On 16/01/07, Andre Engels <andreengels(a)gmail.com> wrote:
My idea was to scan these materials, put them on the
web, and then make it
available to some wiki-like collaborative effort. Volunteers from all over
the world could then make themselves useful by doing the transcription of
the material (I am thinking in the first place of manuscript material here -
printed material is probably easier to transcribe through machine character
recognition) and by creating descriptions, indices etcetera.
My idea would be to have something wiki-like, where the main pages would
consists of a scan, its transcription (if available) and an area for
comments.
And the original images would still be available next to the
transcription in case of dispute (or a bad transcription). I seem to
recall at least one major genealogical project is doing this - a
Canadian census? - and it might be worth looking into that for
information on how they work it
[checks]
http://automatedgenealogy.com/census/cache/index.html - using free(?)
images from a government body, I think.
They don't use a wiki, but they do have the split-screen thing and
what looks like a line-by-line database to feed material into. The
line-by-line nature of the source adapts itself easily to this, of
course, but it would still work with anything you can chop into
reasonably discrete segments. And a wiki does seem the obvious tool to
use, though I know we say that about almost everything!

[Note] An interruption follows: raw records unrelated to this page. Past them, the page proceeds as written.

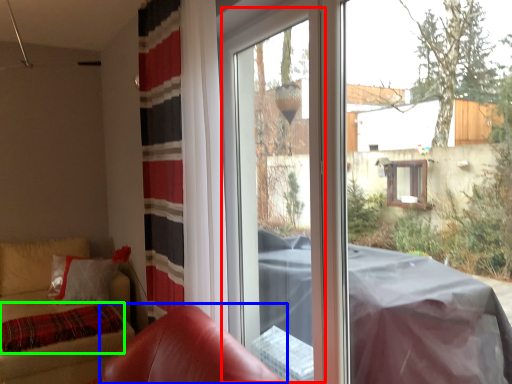
Question: Which object is positioned farthest from screen door (highlighted by a red box)? Select from armchair (highlighted by a blue box) and blanket (highlighted by a green box).

Choices:
 (A) armchair
 (B) blanket

Answer: (B)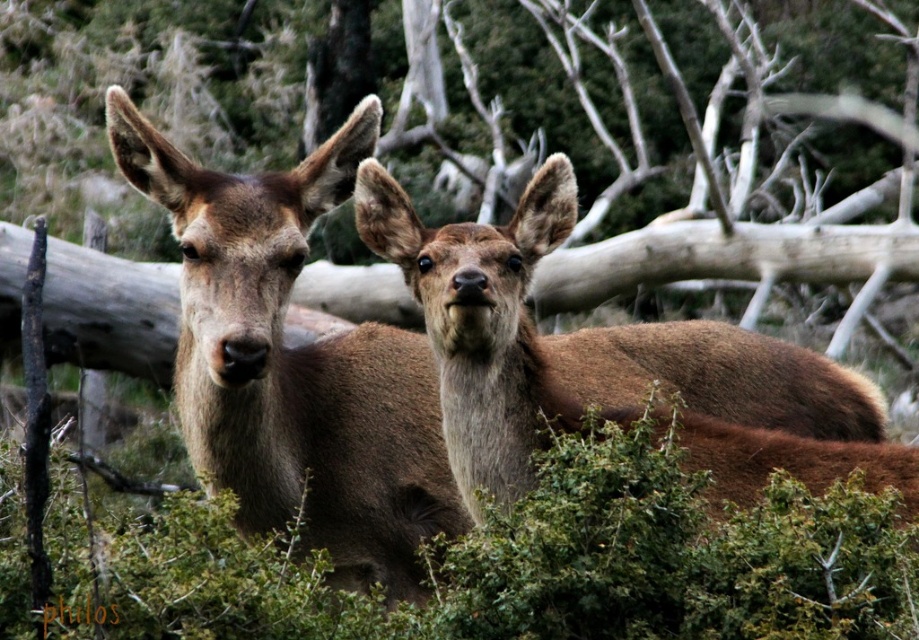
You are a GUI agent. You are given a task and a screenshot of the screen. Output one action in this format:
    pyautogui.click(x=<x>, y=<y>)
    Task: Click on the brown fur deer at center
    This screenshot has width=919, height=640.
    Given the screenshot: What is the action you would take?
    pyautogui.click(x=293, y=364)

Which is in front, point (239, 336) or point (634, 348)?

Point (239, 336) is more forward.

This screenshot has height=640, width=919. I want to click on brown fur deer at center, so click(293, 364).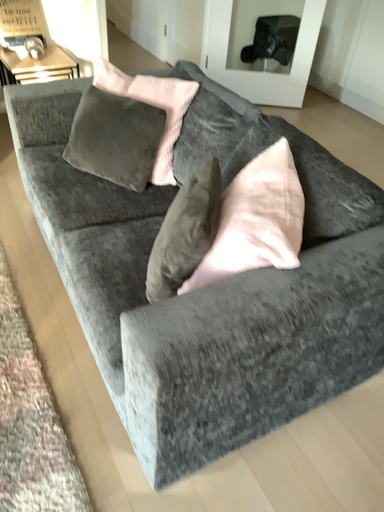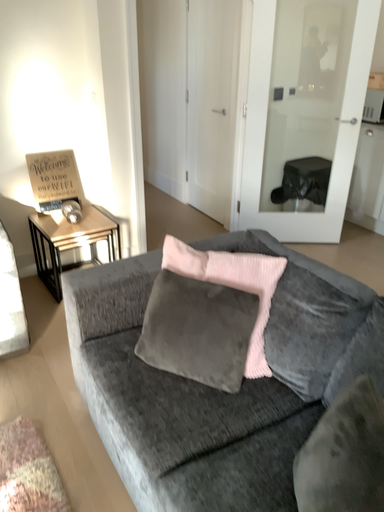
Question: Which way did the camera rotate in the video?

It wouldn't be perfectly accurate, but it would be searchable, which
is basically what most people are doing with scans of printed material
now; giving it a quick OCR pass to get a mostly-searchable version of
the text and then handing an image of the page to the searcher. (And I
suppose there is always the possibility for using the results of
large-scale distributed transcription to help work on
historic-handwriting OCR - we can do modern hand much more easily than
we can even century-old copperplate, much less any of the older
"legal" styles of writing. But that's a long way away)
We certainly wouldn't solve the "digitisation problem", and having the
images out there with good metadata on them is arguably of more
academic use than doing the transcriptions, but it would be very
interesting to have one specific (largish) thing to work on, release
it to the world as a trial project, see if it takes off.
--
- Andrew Gray
andrew.gray(a)dunelm.org.uk